After several years of research, Aleisha Moore, Ph.D, assistant professor in the department of biological sciences, Lique Coolen, Ph.D, professor and associate dean of the college of arts and science, and Michael Lehman, Ph.D, professor and director of the Brain Health Research Institute, published a paper in the Proceedings of the National Academy of Sciences USA (PNAS). Their research led to groundbreaking findings identifying which cells in the brain control fertility, as well as revealing an unexpected level of complexity in their control of reproduction.
PNAS is a high impact scientific journal spanning across several disciplines of science, and is one of the premier journals for reporting new scientific discoveries. Moore, Coolen and Lehman reported findings in an article entitled “In vivo imaging of the GnRH pulse generator reveals a temporal order of neuronal synchronization and activation during each pulse.”
“It goes back to when you’re a little kid and you have your little chemistry kits and everything but now it’s like that to the extreme level when we’re pushing the frontier of our field, which is fantastic.” Moore said.
Specifically, the research focused on a subset of neurons called KNDy cells, which dictate the release of hormone pulses from the pituitary gland to control reproductive organs.
The researchers used an innovative technique involving mini-microscopes to observe these cells within awake and free moving mice.
“It’s very difficult to access those neurons and study them in general,” Lehman said. “It took the use of cutting-edge equipment and infrastructure, purchased as part of the investment of Kent State in brain research and the BHRI, to do so.”
Their research visualized the activity of individual cells in the brains of the mice by measuring fluorescent proteins in individual KNDy cells that light up before hormone release.
Unexpectedly, the professors found subpopulations of KNDy cells that behaved as either “leaders” or “followers.” The “leader” cells are the first to light up during individual episodes of hormone release, after which the “follower” cells are activated.
These subpopulations may be key for understanding how the brain controls fertility and may be useful in the treatment of fertility disorders, such as polycystic ovary syndrome (PCOS).
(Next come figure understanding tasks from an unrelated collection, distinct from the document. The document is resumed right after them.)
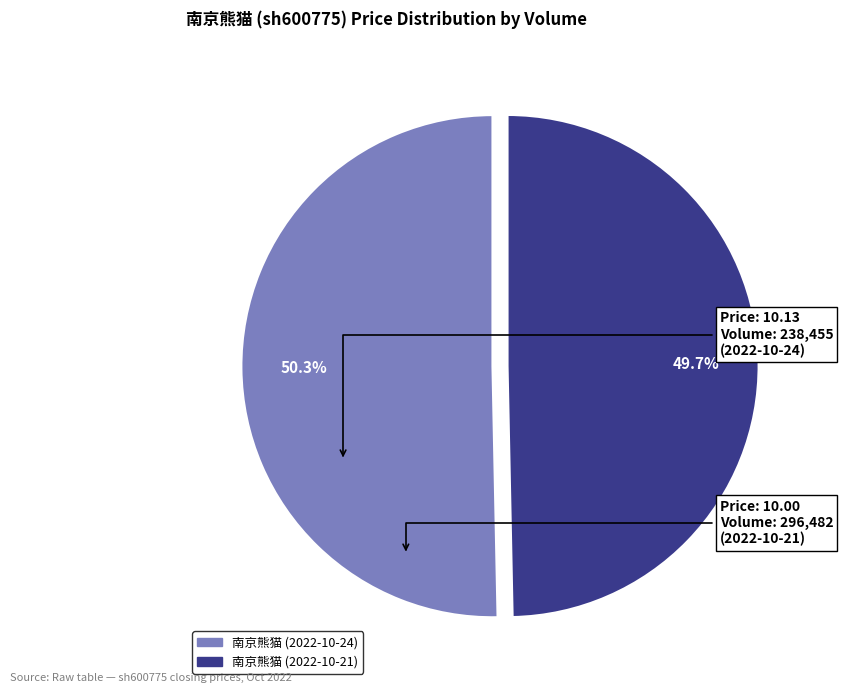

Is there a majority slice in this chart?

Yes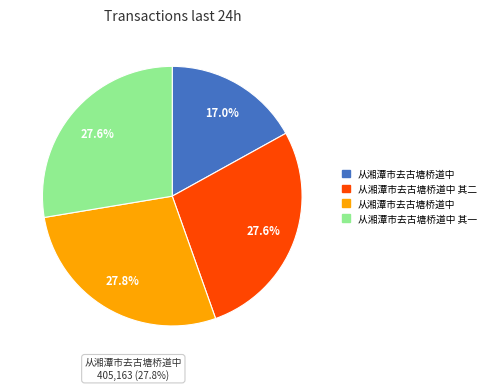

What is the ratio of the value at 从湘潭市去古塘桥道中 to the value at 从湘潭市去古塘桥道中 其二?

1.0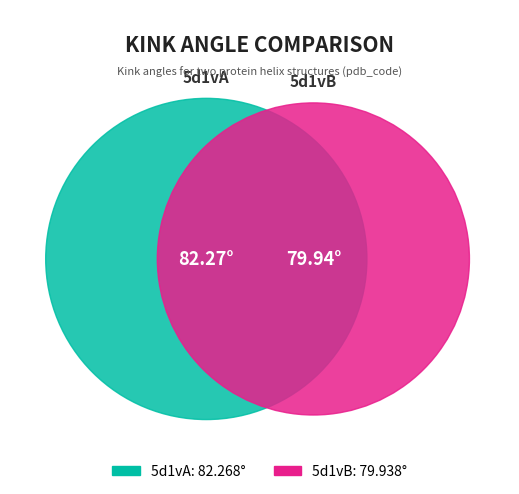

To the nearest percent, what is the combined percentage of 5d1vB and 5d1vA?

100%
“One in ten women of childbearing age have PCOS. In these patients there is an increase in the pulses of pituitary hormone release, which disrupts ovarian function and leads to infertility. If we are able to develop drugs that block the activity of leader cells, in effect slowing these pulses, this may provide a novel way in which we can treat ovarian dysfunction and infertility in PCOS patients.” Moore said.
The team looks forward to continuing both their individual and collaborative research at The Brain Health Research Institute.
Kent State, along with Yale, Harvard and the University of California-Berkeley, is ranked as an R1 elite research institution by the Carnegie Classification of Institutions of Higher Education, which is the highest recognition that doctoral universities can receive.